(Beginning of Dataset records)

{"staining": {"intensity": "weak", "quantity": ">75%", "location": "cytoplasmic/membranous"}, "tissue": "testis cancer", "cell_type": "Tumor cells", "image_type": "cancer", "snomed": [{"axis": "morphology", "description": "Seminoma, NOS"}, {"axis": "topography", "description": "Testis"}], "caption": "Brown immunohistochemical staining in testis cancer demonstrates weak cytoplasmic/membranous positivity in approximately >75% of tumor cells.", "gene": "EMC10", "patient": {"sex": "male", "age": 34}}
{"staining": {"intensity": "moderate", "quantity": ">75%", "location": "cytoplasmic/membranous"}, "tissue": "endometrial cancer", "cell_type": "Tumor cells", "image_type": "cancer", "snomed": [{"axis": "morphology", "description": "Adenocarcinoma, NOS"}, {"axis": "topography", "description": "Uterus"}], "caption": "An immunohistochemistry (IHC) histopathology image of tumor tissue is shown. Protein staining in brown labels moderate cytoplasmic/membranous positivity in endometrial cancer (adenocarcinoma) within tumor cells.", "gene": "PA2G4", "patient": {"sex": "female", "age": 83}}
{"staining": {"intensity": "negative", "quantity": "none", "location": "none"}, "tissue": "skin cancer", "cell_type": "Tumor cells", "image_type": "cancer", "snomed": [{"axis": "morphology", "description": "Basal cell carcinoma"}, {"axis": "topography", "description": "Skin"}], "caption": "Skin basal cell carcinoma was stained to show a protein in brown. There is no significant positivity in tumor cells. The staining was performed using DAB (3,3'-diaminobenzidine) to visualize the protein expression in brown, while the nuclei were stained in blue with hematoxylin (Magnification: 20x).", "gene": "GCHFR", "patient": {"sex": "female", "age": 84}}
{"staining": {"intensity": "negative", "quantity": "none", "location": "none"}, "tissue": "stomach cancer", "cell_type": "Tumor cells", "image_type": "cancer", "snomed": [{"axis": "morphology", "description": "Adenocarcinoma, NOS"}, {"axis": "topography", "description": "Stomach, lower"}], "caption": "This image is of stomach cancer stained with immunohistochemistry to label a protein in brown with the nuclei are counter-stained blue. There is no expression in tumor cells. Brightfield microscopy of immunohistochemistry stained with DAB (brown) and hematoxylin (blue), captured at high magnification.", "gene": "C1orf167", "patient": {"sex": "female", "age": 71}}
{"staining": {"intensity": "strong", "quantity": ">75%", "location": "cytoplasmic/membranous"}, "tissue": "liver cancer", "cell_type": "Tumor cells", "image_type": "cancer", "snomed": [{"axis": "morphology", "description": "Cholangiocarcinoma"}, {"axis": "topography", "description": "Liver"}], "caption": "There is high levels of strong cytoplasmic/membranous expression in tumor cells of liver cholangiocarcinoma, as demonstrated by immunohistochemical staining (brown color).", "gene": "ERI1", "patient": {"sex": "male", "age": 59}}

(End of Dataset records)

## Task description
Repeat the entries above exactly, from the first line through the line containing "cell carcinoma was".

## Exercise solution
{"staining": {"intensity": "weak", "quantity": ">75%", "location": "cytoplasmic/membranous"}, "tissue": "testis cancer", "cell_type": "Tumor cells", "image_type": "cancer", "snomed": [{"axis": "morphology", "description": "Seminoma, NOS"}, {"axis": "topography", "description": "Testis"}], "caption": "Brown immunohistochemical staining in testis cancer demonstrates weak cytoplasmic/membranous positivity in approximately >75% of tumor cells.", "gene": "EMC10", "patient": {"sex": "male", "age": 34}}
{"staining": {"intensity": "moderate", "quantity": ">75%", "location": "cytoplasmic/membranous"}, "tissue": "endometrial cancer", "cell_type": "Tumor cells", "image_type": "cancer", "snomed": [{"axis": "morphology", "description": "Adenocarcinoma, NOS"}, {"axis": "topography", "description": "Uterus"}], "caption": "An immunohistochemistry (IHC) histopathology image of tumor tissue is shown. Protein staining in brown labels moderate cytoplasmic/membranous positivity in endometrial cancer (adenocarcinoma) within tumor cells.", "gene": "PA2G4", "patient": {"sex": "female", "age": 83}}
{"staining": {"intensity": "negative", "quantity": "none", "location": "none"}, "tissue": "skin cancer", "cell_type": "Tumor cells", "image_type": "cancer", "snomed": [{"axis": "morphology", "description": "Basal cell carcinoma"}, {"axis": "topography", "description": "Skin"}], "caption": "Skin basal cell carcinoma was stained to show a protein in brown. There is no significant positivity in tumor cells. The staining was performed using DAB (3,3'-diaminobenzidine) to visualize the protein expression in brown, while the nuclei were stained in blue with hematoxylin (Magnification: 20x).", "gene": "GCHFR", "patient": {"sex": "female", "age": 84}}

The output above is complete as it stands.